In November, as Scott was considering privatizing the system, voters overwhelmingly passed a measure to ban selling the network to a private company. The vote signaled that this topic would be a controversial one, yet Scott moved quickly, approving the contract just one week after coming to an agreement with the utility.
"The proposed underground conduit system agreement with BGE, which we believe allows BGE to reduce its fee structure and receive complete control of capital improvements, warrants time for public discussion and a thorough explanation as to the full impact this will have on the people of Baltimore now and in the future," Henry and Mosby wrote in a statement.
Siding with Scott, Acting Solicitor Ebony Thompson said there is a “strong misconception” that the deal would lessen the city’s control over the conduit.
Scott’s administration has argued that the city had to act quickly on the deal before the utility begins a rate case before the Maryland Public Service Commission in a few days.
But Councilman Eric Costello was among elected officials who have argued that the city is moving ahead with a false sense of urgency.
He said the administration’s claim that the deal must be sealed before BGE’s rate case is “patently false.”
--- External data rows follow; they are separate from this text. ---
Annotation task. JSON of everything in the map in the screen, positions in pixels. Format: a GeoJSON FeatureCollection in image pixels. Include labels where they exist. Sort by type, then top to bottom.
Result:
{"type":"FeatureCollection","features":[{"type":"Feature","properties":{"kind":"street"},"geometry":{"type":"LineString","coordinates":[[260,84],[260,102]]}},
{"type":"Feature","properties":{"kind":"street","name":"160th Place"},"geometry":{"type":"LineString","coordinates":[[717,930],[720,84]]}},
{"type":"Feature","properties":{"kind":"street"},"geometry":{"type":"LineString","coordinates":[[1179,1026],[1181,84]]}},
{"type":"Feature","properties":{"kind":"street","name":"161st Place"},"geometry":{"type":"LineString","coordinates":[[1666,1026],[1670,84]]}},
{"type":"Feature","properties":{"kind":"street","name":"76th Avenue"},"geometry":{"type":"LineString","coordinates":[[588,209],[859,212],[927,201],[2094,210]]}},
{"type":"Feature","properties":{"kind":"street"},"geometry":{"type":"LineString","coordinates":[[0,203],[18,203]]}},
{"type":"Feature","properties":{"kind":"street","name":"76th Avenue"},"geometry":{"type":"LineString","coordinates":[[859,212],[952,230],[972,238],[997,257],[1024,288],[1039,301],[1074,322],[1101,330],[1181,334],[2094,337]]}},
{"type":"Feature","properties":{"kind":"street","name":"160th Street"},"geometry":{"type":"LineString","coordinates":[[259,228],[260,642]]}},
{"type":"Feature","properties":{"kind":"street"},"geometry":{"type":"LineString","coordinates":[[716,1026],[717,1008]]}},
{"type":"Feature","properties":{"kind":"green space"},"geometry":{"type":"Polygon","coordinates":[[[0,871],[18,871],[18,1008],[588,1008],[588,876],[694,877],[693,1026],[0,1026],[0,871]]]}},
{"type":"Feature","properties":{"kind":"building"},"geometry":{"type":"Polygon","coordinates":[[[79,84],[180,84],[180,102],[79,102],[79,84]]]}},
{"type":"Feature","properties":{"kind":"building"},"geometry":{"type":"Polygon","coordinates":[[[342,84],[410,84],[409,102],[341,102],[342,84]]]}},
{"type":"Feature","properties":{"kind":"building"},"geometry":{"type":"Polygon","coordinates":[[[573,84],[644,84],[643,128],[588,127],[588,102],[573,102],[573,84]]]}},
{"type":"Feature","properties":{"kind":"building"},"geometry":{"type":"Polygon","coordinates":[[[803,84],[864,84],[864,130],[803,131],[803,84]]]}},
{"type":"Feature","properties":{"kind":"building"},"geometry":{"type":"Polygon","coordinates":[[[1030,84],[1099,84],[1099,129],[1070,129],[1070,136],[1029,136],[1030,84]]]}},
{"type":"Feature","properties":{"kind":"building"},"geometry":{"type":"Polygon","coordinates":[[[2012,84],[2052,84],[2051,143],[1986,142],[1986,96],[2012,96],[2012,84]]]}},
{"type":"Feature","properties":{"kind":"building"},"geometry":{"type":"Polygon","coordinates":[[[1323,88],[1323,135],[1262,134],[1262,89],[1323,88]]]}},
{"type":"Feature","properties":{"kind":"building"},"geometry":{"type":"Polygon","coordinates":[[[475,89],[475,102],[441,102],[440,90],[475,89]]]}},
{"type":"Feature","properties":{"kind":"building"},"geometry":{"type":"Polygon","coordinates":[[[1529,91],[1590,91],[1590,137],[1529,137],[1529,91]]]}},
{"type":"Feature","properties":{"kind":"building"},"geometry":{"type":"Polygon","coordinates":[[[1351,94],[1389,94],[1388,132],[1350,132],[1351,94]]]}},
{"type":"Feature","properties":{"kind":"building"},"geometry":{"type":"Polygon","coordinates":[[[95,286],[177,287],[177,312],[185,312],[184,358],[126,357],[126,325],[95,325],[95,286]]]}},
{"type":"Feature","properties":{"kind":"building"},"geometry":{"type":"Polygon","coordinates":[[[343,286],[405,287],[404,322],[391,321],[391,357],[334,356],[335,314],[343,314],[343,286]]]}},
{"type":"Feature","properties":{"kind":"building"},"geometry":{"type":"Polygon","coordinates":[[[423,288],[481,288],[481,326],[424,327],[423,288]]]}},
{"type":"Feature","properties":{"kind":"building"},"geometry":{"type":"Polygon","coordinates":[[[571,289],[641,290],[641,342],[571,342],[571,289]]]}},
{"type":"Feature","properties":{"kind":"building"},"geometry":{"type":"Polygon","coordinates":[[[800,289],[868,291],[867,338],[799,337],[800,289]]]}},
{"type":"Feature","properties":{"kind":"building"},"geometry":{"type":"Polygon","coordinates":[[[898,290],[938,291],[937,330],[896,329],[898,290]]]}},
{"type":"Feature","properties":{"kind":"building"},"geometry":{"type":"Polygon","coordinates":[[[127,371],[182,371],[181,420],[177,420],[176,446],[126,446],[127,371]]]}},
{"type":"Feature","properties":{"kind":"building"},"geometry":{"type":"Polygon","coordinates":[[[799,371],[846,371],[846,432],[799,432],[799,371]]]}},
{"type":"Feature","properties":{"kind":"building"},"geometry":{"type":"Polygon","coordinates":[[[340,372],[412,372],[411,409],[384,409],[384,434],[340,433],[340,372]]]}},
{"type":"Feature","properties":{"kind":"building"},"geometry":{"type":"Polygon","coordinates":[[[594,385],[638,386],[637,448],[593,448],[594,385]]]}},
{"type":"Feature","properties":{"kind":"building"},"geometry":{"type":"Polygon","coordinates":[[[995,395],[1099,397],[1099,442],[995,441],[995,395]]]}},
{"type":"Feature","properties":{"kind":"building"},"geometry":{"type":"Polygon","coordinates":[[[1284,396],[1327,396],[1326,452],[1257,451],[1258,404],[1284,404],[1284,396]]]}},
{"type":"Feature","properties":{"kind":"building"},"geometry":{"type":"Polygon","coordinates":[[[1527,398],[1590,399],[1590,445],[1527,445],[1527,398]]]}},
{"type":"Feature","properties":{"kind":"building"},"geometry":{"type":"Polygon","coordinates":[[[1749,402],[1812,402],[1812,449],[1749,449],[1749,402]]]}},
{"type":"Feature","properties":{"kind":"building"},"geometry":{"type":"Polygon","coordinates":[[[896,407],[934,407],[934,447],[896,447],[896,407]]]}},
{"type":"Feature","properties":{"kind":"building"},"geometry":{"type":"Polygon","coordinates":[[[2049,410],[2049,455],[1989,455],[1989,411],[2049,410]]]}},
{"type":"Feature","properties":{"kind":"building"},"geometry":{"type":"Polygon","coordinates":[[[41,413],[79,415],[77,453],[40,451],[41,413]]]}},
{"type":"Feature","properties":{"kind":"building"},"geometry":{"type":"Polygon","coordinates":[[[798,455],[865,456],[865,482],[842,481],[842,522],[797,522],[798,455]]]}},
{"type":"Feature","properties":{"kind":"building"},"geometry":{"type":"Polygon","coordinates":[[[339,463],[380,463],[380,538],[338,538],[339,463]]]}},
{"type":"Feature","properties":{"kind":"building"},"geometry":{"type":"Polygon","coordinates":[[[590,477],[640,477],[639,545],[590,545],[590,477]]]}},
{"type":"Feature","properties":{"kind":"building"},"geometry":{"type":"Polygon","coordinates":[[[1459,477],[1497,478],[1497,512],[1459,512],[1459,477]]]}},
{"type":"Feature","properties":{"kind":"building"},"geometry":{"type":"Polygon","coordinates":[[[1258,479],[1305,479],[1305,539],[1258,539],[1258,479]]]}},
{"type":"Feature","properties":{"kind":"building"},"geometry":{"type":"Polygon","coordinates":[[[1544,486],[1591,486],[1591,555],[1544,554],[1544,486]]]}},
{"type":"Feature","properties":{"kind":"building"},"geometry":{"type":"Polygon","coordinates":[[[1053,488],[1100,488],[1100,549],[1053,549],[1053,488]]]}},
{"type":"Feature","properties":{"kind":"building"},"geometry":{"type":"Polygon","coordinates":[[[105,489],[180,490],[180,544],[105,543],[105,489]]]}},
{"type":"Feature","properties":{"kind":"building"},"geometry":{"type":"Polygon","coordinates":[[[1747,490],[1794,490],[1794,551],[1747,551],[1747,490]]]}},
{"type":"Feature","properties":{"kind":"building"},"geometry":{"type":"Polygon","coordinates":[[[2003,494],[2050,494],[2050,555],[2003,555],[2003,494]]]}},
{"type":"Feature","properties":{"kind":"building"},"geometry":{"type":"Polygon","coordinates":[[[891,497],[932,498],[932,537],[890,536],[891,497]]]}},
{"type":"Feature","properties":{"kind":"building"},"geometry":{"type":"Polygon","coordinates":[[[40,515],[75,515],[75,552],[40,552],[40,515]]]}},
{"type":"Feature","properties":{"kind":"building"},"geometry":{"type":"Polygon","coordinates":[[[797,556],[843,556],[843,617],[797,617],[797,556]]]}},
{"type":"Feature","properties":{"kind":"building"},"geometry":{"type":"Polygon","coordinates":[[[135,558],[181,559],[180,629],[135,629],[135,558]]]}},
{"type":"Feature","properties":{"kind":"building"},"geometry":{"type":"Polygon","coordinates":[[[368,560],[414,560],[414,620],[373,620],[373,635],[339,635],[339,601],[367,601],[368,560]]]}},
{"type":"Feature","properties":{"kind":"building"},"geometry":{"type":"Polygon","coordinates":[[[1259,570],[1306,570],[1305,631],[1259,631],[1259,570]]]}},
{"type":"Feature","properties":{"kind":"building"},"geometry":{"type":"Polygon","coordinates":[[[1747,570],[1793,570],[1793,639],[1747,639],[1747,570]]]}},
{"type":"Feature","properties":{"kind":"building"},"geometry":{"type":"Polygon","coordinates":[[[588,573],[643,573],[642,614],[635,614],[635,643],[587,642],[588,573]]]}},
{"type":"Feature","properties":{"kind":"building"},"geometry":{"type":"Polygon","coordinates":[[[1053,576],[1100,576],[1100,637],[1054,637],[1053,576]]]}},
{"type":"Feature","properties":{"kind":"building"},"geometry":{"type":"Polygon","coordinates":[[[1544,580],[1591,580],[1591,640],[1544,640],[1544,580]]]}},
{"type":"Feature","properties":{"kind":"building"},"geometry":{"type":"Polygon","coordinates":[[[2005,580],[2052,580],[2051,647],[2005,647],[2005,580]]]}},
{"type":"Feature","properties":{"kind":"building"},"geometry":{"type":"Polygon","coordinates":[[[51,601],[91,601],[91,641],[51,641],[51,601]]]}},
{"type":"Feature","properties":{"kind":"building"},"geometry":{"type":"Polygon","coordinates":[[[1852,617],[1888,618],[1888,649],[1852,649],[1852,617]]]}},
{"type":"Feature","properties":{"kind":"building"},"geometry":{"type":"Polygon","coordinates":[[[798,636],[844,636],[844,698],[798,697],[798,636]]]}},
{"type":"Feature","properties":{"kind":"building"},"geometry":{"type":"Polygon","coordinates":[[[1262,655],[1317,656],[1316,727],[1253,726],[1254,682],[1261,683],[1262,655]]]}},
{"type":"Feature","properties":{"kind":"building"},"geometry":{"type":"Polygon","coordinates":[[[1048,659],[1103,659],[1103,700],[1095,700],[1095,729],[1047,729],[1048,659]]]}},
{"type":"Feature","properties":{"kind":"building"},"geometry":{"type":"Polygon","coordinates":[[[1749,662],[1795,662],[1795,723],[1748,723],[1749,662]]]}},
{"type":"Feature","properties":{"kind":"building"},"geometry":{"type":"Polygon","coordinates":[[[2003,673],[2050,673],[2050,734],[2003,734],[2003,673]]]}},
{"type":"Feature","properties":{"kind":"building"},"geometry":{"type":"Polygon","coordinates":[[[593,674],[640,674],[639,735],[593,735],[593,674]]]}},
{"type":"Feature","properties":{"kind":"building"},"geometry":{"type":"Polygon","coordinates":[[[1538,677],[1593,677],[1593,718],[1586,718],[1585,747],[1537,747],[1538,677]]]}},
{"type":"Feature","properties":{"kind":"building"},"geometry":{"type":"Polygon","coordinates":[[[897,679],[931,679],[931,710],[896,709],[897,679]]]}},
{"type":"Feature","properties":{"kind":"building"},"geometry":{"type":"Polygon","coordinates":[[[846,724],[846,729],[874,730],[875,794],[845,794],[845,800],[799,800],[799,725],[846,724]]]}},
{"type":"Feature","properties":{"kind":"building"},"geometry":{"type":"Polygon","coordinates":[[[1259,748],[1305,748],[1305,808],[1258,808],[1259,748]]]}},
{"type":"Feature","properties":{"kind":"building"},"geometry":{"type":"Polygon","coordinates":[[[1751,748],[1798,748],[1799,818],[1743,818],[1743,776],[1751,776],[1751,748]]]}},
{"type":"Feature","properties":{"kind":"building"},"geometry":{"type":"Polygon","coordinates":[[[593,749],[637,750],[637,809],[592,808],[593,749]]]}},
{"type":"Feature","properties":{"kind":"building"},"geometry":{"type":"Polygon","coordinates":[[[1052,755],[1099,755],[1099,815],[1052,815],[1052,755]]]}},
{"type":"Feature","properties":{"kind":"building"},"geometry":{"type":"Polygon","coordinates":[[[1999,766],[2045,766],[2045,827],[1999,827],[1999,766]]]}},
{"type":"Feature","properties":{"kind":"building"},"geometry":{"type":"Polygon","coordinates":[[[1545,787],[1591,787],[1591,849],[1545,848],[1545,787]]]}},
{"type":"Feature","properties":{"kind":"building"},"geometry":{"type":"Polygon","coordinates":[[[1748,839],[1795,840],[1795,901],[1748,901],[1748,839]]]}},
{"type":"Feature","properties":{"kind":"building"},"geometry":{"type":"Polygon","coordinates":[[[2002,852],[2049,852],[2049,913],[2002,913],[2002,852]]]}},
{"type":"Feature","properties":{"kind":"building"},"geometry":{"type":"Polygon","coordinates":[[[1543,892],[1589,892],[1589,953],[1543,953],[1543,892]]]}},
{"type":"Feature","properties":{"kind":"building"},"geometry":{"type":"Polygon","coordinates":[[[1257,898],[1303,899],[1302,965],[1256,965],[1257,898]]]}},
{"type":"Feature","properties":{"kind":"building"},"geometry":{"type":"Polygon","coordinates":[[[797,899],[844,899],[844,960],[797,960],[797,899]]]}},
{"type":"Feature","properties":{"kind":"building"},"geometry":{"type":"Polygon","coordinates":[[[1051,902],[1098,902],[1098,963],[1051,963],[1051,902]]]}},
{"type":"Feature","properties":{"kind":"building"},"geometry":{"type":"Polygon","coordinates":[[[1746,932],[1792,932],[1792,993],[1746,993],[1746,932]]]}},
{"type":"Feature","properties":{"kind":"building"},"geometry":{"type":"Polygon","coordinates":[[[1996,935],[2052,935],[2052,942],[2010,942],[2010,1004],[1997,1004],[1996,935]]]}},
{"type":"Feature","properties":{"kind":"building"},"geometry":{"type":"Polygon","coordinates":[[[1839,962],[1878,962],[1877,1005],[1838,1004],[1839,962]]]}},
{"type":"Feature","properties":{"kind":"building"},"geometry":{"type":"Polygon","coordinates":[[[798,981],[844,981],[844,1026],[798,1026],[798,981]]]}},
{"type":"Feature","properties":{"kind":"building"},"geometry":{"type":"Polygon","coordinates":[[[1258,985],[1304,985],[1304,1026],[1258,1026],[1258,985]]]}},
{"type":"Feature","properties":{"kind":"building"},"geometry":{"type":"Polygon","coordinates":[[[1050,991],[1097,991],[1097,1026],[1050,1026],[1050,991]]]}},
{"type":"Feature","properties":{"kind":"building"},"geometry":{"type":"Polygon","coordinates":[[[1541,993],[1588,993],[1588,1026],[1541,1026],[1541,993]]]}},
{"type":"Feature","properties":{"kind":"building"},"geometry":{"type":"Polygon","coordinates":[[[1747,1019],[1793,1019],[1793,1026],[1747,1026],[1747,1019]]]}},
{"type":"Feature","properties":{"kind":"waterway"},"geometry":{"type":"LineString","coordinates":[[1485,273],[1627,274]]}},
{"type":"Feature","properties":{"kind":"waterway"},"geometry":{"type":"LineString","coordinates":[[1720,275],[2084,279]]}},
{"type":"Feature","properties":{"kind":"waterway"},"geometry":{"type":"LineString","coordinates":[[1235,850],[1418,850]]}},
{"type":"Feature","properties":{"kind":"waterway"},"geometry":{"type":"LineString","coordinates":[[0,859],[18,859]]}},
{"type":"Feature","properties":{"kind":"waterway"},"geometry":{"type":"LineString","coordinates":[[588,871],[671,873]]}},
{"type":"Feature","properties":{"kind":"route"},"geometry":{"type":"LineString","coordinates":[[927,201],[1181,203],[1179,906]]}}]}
One side says the contract saves the city money, the other says the utility reduces its fee structure. One side says the city maintains control over the conduit, the other says BGE receives control of capital improvements. One side says the contract was voted on and approved, the other side says no legal vote took place.
Whichever side prevails, what’s clear is there’s a lack of transparency and tens of millions of dollars at stake.